◆ **EXERCISE DETAILS**
Copy the lines below, from the very first one through the line that holds "process is complete.", with both ends included, and keep every character the same.

========

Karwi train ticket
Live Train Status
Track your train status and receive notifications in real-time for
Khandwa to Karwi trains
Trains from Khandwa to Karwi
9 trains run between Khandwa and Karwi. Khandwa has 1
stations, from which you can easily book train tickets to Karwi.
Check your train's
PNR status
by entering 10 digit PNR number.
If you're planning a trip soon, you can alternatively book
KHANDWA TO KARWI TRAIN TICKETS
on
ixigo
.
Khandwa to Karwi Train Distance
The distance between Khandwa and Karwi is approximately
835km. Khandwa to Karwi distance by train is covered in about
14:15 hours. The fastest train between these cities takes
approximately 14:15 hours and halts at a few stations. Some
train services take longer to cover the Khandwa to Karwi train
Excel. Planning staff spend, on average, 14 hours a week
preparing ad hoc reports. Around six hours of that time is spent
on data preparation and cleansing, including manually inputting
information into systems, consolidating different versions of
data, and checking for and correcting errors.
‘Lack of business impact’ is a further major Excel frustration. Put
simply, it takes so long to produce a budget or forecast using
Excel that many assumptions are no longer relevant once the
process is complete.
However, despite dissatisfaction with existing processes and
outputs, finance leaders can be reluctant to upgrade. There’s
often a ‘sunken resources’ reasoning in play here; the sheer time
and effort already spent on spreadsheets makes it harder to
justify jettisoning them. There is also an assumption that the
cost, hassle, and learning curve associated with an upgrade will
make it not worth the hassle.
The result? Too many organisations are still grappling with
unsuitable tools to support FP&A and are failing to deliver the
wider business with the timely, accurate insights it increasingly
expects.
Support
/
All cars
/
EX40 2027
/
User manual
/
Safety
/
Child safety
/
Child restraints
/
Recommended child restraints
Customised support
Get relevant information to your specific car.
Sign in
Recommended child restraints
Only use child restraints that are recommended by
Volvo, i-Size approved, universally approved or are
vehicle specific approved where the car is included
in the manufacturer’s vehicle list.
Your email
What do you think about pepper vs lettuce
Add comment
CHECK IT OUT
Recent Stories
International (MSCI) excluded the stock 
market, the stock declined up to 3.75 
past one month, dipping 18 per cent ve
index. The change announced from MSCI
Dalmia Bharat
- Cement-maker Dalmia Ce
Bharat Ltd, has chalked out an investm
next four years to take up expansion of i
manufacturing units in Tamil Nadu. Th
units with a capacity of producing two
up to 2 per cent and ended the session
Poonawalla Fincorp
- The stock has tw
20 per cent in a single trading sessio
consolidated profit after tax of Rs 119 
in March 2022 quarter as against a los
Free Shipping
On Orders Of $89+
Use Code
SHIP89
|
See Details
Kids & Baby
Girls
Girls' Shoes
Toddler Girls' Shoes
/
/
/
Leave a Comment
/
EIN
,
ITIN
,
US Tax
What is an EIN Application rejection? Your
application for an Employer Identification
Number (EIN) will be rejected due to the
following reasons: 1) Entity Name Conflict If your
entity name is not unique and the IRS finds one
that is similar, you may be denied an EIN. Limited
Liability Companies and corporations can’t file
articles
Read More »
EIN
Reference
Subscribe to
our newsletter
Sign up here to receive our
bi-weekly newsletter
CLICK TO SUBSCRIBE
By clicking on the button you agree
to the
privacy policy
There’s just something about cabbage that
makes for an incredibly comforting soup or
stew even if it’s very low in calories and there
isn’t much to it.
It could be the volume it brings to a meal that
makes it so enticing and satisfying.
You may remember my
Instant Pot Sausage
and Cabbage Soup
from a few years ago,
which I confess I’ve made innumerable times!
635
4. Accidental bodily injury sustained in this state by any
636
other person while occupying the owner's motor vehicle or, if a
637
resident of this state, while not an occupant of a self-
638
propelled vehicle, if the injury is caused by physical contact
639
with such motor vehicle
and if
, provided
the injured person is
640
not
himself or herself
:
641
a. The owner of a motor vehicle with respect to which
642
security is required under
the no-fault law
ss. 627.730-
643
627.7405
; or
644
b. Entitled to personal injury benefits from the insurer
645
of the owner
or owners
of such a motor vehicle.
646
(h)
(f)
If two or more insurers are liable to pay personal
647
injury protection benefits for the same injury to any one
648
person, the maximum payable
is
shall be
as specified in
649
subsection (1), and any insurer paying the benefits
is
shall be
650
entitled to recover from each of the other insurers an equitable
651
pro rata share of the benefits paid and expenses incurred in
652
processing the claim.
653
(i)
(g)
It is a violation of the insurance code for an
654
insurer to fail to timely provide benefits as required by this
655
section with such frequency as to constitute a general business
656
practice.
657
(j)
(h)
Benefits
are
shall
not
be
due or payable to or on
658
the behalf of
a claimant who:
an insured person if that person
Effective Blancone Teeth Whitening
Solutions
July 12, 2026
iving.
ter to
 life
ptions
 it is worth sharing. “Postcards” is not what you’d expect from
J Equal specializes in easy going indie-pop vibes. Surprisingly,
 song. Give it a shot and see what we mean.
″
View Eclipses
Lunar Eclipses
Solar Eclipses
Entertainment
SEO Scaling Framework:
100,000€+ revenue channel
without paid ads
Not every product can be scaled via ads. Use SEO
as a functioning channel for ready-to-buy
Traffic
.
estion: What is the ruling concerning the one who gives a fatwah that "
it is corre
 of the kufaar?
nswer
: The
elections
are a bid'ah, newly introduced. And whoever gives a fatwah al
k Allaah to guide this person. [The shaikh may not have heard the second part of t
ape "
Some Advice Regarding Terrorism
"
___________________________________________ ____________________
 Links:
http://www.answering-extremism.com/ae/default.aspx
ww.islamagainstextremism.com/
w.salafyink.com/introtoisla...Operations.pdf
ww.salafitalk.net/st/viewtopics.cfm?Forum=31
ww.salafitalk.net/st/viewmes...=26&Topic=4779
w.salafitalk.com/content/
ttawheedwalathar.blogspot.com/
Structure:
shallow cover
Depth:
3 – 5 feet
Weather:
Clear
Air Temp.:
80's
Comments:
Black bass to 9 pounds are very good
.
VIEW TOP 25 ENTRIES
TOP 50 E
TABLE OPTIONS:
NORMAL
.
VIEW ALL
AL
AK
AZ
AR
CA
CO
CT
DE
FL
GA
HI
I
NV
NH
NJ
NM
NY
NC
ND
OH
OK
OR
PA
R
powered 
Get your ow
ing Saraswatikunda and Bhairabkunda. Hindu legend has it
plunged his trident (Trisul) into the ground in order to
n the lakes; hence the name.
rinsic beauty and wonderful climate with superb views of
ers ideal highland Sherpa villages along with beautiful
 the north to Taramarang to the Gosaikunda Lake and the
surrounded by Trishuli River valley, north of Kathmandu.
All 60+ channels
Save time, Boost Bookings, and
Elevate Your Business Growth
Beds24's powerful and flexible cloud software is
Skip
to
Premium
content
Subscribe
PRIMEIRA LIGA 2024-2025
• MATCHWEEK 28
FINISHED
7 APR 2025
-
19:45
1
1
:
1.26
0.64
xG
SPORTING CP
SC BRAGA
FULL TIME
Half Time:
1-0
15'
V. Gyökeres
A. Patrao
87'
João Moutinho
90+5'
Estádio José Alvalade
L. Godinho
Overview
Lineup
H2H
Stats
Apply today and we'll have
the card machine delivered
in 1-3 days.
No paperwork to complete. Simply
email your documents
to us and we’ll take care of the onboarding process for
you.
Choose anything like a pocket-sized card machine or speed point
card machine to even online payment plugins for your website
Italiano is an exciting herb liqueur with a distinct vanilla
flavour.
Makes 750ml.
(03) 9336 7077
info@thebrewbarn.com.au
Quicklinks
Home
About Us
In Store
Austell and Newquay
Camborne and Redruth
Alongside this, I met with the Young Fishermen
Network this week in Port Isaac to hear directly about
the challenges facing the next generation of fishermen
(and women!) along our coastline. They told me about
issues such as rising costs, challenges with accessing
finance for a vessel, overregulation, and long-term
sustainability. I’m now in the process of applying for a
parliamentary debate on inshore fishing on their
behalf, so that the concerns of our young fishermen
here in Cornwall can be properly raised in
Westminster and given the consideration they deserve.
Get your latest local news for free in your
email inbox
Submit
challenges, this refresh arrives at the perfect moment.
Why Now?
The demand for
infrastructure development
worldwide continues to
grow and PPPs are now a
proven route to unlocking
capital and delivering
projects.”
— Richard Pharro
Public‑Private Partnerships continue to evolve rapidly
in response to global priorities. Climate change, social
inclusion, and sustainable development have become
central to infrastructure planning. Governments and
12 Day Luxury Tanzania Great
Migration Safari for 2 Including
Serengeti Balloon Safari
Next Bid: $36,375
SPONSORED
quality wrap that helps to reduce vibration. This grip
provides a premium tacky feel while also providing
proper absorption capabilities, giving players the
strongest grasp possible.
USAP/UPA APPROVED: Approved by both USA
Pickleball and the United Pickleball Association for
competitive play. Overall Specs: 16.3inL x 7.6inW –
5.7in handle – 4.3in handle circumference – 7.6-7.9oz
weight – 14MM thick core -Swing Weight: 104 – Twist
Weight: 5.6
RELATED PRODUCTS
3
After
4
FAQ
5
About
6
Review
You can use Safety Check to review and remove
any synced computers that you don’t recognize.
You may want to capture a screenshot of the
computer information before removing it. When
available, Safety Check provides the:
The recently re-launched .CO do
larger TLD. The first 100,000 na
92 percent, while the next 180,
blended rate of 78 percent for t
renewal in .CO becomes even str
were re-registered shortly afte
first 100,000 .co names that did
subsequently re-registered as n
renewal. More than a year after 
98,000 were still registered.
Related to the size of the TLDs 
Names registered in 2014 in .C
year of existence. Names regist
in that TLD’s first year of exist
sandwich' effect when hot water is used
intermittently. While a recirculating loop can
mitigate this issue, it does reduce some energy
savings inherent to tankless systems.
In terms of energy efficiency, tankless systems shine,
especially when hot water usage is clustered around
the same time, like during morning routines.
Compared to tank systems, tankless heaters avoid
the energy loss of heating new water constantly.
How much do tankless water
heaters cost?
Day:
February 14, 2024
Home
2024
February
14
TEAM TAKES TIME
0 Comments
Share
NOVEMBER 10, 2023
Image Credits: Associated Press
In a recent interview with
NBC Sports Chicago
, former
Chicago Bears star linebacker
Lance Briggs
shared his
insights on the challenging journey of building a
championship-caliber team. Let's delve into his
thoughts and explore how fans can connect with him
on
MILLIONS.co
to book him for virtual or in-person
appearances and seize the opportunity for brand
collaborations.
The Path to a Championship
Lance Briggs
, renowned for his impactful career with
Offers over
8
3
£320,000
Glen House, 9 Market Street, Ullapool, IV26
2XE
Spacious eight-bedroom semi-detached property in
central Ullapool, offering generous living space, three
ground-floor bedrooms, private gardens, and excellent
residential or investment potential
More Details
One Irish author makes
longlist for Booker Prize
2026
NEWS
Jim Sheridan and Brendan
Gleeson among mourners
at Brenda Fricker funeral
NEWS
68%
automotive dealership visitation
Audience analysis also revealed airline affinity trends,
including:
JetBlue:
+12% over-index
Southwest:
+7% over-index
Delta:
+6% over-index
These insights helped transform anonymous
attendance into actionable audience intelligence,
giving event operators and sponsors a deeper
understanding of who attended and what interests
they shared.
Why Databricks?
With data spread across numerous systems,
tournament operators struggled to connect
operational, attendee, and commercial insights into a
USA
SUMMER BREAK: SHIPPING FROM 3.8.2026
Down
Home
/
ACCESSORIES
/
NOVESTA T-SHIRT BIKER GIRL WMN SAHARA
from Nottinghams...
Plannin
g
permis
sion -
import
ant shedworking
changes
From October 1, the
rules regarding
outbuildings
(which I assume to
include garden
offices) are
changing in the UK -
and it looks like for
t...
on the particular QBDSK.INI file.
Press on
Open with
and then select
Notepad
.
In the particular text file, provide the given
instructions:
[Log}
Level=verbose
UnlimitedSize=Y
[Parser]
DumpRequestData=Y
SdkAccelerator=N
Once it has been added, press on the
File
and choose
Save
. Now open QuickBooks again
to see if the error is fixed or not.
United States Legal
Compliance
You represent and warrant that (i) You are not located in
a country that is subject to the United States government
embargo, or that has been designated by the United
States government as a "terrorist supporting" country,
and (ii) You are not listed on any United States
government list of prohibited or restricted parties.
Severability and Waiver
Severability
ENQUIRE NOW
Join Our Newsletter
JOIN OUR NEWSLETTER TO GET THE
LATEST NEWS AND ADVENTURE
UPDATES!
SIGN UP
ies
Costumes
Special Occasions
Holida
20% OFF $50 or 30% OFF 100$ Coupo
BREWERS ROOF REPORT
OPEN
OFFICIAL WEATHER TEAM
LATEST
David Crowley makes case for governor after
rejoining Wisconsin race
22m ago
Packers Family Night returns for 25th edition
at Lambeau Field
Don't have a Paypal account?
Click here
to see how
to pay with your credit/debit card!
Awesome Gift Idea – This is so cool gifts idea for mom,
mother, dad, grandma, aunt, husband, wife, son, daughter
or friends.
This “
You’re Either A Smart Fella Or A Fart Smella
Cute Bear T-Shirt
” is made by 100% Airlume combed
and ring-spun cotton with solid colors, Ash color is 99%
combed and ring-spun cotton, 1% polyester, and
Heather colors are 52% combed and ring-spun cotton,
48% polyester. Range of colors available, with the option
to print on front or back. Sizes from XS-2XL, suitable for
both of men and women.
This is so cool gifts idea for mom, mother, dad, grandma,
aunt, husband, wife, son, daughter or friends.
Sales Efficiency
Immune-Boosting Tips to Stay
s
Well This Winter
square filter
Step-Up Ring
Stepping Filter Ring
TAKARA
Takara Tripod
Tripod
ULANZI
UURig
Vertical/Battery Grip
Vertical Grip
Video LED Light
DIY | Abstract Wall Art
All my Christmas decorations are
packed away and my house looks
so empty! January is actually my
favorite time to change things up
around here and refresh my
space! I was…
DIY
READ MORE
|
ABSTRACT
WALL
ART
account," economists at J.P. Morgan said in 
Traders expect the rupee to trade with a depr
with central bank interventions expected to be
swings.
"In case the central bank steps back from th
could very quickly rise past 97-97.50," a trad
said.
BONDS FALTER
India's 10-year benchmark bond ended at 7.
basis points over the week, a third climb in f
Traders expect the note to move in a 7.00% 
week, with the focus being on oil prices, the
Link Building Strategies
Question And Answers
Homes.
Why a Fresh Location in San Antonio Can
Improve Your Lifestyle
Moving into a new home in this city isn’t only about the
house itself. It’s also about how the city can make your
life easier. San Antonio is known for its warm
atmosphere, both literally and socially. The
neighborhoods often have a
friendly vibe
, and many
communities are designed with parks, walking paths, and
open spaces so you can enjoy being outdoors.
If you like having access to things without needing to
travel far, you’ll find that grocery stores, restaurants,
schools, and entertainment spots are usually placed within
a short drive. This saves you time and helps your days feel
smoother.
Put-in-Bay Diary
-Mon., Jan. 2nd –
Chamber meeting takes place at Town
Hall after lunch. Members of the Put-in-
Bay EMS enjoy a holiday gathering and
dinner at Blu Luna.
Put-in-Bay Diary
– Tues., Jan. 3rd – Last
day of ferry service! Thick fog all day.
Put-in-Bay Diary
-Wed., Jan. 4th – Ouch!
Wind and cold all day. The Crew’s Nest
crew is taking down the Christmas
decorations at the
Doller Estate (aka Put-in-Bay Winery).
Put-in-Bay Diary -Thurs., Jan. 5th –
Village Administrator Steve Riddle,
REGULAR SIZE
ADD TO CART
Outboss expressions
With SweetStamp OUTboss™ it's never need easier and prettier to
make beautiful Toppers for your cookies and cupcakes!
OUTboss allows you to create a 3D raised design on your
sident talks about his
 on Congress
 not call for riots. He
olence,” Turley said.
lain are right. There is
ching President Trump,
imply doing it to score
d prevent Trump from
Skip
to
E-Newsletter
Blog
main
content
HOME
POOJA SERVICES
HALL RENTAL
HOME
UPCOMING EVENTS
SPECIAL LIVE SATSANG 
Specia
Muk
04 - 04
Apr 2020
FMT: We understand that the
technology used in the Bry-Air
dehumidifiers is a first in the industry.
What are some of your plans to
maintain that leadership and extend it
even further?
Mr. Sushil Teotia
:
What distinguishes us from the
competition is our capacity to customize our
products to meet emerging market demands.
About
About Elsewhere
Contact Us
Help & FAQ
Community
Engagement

========

◆ **EXERCISE SOLUTION**
Karwi train ticket
Live Train Status
Track your train status and receive notifications in real-time for
Khandwa to Karwi trains
Trains from Khandwa to Karwi
9 trains run between Khandwa and Karwi. Khandwa has 1
stations, from which you can easily book train tickets to Karwi.
Check your train's
PNR status
by entering 10 digit PNR number.
If you're planning a trip soon, you can alternatively book
KHANDWA TO KARWI TRAIN TICKETS
on
ixigo
.
Khandwa to Karwi Train Distance
The distance between Khandwa and Karwi is approximately
835km. Khandwa to Karwi distance by train is covered in about
14:15 hours. The fastest train between these cities takes
approximately 14:15 hours and halts at a few stations. Some
train services take longer to cover the Khandwa to Karwi train
Excel. Planning staff spend, on average, 14 hours a week
preparing ad hoc reports. Around six hours of that time is spent
on data preparation and cleansing, including manually inputting
information into systems, consolidating different versions of
data, and checking for and correcting errors.
‘Lack of business impact’ is a further major Excel frustration. Put
simply, it takes so long to produce a budget or forecast using
Excel that many assumptions are no longer relevant once the
process is complete.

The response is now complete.